EXERCISE PROMPT =>
Reproduce the listing verbatim, starting at its first line and ending with the line that contains "ambalaj atığı vatandaşların", including both of those lines.

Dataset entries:
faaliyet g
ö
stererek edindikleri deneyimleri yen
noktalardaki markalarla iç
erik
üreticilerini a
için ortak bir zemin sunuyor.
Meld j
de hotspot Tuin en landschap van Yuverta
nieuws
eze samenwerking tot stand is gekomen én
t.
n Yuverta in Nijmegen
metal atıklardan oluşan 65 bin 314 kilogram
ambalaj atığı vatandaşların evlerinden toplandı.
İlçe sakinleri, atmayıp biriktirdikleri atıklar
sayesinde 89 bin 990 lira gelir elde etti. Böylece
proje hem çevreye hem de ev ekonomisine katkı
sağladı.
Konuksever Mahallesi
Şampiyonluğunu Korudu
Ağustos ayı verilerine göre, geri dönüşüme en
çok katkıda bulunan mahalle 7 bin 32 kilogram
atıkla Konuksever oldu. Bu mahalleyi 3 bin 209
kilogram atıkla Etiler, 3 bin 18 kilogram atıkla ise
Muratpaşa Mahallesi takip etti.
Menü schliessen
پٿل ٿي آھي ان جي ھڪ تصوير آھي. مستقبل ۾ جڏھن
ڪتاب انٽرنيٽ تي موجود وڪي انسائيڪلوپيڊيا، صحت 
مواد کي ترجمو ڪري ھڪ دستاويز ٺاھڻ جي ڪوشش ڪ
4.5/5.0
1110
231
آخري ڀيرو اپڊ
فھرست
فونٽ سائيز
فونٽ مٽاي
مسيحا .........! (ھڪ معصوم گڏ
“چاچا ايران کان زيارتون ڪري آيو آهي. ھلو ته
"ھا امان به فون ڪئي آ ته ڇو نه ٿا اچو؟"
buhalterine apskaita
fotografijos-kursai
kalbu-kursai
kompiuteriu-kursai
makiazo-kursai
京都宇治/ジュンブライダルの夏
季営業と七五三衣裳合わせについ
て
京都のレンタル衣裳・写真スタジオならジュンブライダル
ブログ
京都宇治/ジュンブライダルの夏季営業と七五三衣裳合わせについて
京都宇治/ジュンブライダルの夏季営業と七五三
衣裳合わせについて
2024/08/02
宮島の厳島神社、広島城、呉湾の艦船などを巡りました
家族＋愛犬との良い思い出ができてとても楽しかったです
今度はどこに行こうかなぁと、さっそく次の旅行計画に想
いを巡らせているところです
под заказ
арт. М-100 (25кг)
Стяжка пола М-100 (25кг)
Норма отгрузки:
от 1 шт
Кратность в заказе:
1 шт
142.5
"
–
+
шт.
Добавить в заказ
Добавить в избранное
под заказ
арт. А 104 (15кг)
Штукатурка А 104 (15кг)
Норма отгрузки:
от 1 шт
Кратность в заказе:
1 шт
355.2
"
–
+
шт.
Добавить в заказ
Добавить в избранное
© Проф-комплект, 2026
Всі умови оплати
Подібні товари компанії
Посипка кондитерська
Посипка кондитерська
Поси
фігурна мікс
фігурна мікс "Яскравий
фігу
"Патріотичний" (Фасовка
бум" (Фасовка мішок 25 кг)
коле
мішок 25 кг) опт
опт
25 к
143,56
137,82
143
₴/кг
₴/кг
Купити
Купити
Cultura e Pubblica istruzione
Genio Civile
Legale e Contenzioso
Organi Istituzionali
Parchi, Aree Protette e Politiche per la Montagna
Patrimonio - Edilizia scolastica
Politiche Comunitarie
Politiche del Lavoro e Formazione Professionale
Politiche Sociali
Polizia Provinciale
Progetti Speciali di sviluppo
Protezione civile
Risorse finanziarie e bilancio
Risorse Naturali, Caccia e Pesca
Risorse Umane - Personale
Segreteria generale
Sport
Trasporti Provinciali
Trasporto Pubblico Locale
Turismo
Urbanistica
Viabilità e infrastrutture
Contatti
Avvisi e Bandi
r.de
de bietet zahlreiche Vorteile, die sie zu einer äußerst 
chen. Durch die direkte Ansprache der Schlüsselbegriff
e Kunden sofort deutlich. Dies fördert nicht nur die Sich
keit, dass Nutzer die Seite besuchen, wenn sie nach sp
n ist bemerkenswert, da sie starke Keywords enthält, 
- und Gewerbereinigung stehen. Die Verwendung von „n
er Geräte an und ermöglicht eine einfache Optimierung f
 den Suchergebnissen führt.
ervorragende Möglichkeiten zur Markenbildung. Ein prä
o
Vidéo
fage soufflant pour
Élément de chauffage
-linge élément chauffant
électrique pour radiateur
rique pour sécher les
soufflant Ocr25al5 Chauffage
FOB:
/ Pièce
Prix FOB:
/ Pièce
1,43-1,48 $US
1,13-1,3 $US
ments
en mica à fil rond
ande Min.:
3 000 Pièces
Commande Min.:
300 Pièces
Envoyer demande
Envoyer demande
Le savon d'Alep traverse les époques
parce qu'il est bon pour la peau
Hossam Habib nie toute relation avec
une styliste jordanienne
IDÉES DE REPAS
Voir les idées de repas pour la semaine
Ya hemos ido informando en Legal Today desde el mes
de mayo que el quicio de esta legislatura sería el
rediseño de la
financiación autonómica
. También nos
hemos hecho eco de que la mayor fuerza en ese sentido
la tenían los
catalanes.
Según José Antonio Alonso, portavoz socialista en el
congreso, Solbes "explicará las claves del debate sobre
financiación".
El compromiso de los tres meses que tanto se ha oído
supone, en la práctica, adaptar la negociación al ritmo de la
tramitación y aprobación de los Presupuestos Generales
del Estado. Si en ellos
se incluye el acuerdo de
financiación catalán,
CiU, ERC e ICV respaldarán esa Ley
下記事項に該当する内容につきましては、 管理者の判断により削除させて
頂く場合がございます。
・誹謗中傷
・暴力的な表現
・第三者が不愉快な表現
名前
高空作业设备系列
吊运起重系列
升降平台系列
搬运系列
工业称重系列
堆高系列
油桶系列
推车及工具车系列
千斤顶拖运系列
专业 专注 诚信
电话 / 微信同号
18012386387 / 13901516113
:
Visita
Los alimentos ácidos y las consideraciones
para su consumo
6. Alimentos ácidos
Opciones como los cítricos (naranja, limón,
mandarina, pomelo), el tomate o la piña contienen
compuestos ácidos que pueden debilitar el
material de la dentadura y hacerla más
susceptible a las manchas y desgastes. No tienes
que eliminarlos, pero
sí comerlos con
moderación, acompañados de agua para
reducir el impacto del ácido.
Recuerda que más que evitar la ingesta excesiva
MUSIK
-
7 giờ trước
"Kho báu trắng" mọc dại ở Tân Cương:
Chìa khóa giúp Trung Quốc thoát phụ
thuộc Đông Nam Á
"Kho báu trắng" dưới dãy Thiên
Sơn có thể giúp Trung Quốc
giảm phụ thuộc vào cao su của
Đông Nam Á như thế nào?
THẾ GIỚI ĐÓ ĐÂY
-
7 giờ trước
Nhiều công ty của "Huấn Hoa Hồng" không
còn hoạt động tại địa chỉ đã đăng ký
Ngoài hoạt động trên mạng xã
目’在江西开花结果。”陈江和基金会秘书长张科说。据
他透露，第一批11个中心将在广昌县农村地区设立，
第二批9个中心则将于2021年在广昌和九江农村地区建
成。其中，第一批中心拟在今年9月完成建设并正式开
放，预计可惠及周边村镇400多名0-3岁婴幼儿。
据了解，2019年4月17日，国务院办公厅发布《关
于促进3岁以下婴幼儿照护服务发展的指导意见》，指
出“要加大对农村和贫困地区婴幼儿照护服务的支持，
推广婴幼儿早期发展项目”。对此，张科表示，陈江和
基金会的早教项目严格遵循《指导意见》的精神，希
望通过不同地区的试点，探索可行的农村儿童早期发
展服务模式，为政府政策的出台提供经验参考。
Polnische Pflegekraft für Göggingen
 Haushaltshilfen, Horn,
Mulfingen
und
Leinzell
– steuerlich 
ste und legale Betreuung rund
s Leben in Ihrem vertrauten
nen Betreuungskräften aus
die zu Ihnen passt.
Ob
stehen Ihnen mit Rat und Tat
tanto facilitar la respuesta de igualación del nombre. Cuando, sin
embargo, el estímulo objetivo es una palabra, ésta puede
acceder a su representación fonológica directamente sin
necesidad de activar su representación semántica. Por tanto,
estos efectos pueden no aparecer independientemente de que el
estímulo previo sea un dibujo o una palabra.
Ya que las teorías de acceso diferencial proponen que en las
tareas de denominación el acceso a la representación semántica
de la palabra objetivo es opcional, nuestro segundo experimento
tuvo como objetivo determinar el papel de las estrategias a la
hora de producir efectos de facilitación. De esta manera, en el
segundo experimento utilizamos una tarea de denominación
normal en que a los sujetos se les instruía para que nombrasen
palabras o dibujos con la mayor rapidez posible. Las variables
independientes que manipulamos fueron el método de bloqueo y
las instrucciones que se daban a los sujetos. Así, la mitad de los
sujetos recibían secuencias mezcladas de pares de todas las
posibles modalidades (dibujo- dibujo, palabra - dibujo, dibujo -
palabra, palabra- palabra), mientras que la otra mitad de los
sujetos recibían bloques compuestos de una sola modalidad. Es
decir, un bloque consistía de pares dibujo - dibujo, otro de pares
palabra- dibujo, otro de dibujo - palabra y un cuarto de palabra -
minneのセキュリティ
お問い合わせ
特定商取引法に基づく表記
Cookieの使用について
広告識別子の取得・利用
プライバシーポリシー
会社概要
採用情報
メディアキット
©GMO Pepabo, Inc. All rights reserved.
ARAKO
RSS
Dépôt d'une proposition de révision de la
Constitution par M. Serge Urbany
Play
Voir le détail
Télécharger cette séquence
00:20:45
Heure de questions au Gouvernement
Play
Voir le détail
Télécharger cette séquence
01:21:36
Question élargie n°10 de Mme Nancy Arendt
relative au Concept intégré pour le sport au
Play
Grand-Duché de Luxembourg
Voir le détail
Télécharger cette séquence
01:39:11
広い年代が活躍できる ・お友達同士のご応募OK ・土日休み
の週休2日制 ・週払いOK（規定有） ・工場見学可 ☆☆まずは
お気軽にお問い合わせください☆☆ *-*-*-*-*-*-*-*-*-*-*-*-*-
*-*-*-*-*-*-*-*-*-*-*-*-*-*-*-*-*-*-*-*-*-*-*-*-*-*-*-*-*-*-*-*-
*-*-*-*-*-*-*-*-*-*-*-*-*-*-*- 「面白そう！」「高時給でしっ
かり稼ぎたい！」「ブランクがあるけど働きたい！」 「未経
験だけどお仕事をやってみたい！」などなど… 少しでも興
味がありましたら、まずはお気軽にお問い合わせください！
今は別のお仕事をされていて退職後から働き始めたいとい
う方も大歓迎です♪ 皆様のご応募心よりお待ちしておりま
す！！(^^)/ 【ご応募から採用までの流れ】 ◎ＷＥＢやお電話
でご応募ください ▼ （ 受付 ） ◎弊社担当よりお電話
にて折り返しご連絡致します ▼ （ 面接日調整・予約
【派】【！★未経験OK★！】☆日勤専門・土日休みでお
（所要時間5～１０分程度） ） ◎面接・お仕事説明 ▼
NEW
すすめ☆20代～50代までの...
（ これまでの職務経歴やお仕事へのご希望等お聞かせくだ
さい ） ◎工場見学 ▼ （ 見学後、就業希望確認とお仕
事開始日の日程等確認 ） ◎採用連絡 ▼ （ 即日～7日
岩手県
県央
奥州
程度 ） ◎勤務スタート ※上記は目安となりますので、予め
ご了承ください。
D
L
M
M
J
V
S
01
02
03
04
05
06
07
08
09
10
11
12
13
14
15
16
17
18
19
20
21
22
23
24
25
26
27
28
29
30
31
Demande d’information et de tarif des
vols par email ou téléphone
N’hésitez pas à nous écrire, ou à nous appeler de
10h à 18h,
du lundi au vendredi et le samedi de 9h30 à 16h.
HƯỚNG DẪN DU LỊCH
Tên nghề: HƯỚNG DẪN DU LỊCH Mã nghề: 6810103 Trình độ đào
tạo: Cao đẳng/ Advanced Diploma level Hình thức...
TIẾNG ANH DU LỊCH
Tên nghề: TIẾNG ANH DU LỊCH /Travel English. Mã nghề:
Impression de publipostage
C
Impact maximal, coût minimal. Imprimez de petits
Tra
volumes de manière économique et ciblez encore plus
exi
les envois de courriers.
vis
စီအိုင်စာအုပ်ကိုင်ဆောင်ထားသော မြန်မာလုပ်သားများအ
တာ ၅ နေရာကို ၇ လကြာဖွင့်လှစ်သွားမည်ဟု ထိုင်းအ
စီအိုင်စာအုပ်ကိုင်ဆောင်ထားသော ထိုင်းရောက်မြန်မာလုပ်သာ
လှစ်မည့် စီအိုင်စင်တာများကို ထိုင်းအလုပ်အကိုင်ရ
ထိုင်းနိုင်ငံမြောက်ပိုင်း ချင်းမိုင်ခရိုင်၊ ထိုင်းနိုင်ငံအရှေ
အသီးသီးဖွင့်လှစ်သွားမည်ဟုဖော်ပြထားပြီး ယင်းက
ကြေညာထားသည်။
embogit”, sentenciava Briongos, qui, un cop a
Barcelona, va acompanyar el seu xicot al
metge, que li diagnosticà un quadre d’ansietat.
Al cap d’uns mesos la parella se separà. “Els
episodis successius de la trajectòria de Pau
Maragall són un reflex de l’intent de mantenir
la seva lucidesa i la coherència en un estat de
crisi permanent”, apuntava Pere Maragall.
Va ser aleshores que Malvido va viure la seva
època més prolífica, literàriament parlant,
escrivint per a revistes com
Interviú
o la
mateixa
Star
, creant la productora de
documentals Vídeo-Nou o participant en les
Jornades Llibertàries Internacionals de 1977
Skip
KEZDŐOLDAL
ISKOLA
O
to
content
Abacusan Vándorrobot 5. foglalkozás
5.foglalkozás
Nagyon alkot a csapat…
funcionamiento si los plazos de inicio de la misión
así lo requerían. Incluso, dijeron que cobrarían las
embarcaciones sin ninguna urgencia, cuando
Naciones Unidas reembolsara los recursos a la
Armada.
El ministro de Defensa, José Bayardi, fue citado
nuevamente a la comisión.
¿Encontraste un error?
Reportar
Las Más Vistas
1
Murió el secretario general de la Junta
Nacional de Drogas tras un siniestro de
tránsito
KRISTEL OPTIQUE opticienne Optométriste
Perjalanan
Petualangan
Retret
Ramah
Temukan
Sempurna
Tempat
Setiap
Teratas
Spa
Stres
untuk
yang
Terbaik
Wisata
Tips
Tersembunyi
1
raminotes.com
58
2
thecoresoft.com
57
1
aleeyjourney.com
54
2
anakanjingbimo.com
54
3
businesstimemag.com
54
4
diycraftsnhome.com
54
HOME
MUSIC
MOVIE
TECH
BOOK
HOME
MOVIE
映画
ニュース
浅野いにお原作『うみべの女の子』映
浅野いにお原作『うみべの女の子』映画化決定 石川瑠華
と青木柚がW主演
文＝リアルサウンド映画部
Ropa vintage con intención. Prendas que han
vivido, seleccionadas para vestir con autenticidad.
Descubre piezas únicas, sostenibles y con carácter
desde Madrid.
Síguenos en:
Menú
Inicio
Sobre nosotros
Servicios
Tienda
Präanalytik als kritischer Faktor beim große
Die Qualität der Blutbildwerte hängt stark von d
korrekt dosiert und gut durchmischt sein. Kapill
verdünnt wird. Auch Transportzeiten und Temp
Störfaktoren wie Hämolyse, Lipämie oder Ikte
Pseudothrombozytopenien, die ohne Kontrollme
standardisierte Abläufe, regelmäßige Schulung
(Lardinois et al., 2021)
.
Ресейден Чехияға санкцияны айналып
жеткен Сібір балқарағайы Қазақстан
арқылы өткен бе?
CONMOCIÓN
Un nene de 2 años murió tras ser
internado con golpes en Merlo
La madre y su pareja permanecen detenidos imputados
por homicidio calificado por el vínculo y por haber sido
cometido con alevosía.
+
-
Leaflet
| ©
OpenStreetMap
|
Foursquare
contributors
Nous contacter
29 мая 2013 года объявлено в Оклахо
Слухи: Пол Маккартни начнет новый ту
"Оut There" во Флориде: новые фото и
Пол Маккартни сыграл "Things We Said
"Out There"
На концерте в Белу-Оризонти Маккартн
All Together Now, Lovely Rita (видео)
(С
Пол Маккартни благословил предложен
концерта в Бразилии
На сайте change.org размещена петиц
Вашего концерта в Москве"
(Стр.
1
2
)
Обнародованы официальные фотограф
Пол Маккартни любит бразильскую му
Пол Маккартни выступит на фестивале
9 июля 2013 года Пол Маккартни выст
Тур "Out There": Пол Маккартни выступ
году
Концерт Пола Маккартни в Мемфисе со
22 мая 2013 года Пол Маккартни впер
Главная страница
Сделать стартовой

EXERCISE SOLUTION =>
faaliyet g
ö
stererek edindikleri deneyimleri yen
noktalardaki markalarla iç
erik
üreticilerini a
için ortak bir zemin sunuyor.
Meld j
de hotspot Tuin en landschap van Yuverta
nieuws
eze samenwerking tot stand is gekomen én
t.
n Yuverta in Nijmegen
metal atıklardan oluşan 65 bin 314 kilogram
ambalaj atığı vatandaşların evlerinden toplandı.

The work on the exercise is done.